Policiais na porta do quarto
Agentes da PF esperavam Bové na portaria, na garagem e no 14º andar do hotel San Raphael, diante do quarto do ativista. No corredor do hotel, o cientista político e professor da USP Emir Sader discutiu com os policiais. "Quem é você?", perguntaram os policiais. "Um cidadão brasileiro, hóspede deste hotel. E vocês?", retrucou Sader. Os policiais calaram. "Têm autorização para estar aqui?", voltou Sader. Diante da chegada de fotógrafos, os policiais saíram.

Tensão no auditório
Bové foi avisado da notificação por volta das 20h, quando terminava uma palestra. Seis agentes da PF procuravam o ativista. "Vocês já viram a PF prender algum banqueiro? Algum dirigente da Monsanto? Pois eles querem prender o Bové, soubemos há pouco", disse Stedile a 600 pessoas. Depois, Stedile afirmou que o protesto na empresa transnacional de insumos agrícolas Monsanto foi de responsabilidade do MST.
Por volta das 20h40, quando Stedile e o francês estavam na sala Vip do Fórum, os agentes foram identificados pelo serviço de informações do MST. Os sem-terra montaram uma barreira quando Bové saiu da sala, protegido por seguranças do Fórum, e impediram o acesso dos policiais.
Dezenas de participantes do Fórum gritavam ao lado do francês: "Bové é meu amigo, mexeu com ele, mexeu comigo".
"Respondo pelos meus atos e não me escondo. Se quiserem me achar de madrugada, estou no quarto 1.014 do hotel Plaza San Raphael. Senão estarei amanhã (hoje) no Fórum Social Mundial. Minha intenção é voltar para a França às 22h do dia 31 de janeiro", disse Bové, às 21h, sem saber do conteúdo da notificação da PF.

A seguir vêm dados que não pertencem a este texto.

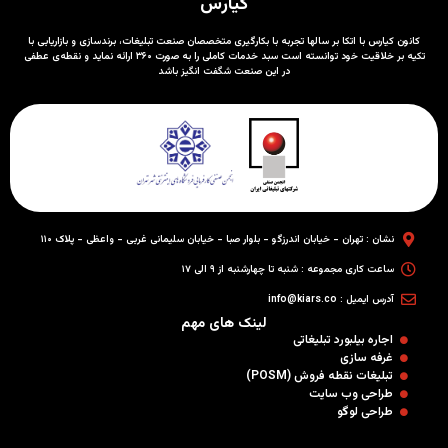
کیارس
کانون کیارس با اتکا بر سالها تجربه با بکارگیری متخصصان صنعت تبلیغات، برندسازی و بازاریابی با
تکیه بر خلاقیت خود توانسته است سبد خدمات کاملی را به صورت ۳۶۰ ارائه نماید و نقطه‌ی عطفی
در این صنعت شگفت انگیز باشد
نشان : تهران - خیابان اندرزگو - بلوار صبا - خیابان سلیمانی غربی - واعظی - پلاک ۱۱۰
ساعت کاری مجموعه : شنبه تا چهارشنبه از ۹ الی ۱۷
آدرس ایمیل : info@kiars.co
لینک های مهم
اجاره بیلبورد تبلیغاتی
غرفه سازی
تبلیغات نقطه فروش (POSM)
طراحی وب سایت
طراحی لوگو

O advogado do francês, Darci Frigo, disse que pedirá um habeas corpus no Supremo Tribunal Federal. O MST estuda a possibilidade de ingressar com um pedido de habeas corpus preventivo.
Stedile disse esperar que o "governo Cardoso não tenha conhecimento (da notificação) e, ao ter conhecimento, respeite à solidariedade do povo francês às nossas manifestações. Espero que o Fernando Henrique não se compare aos militares", numa referência às expulsões de padres estrangeiros no governo João Figueiredo (79-85). Bernard Cassen, diretor do jornal "Le Monde Diplomatique" disse que a "PF estava criando um incidente diplomático".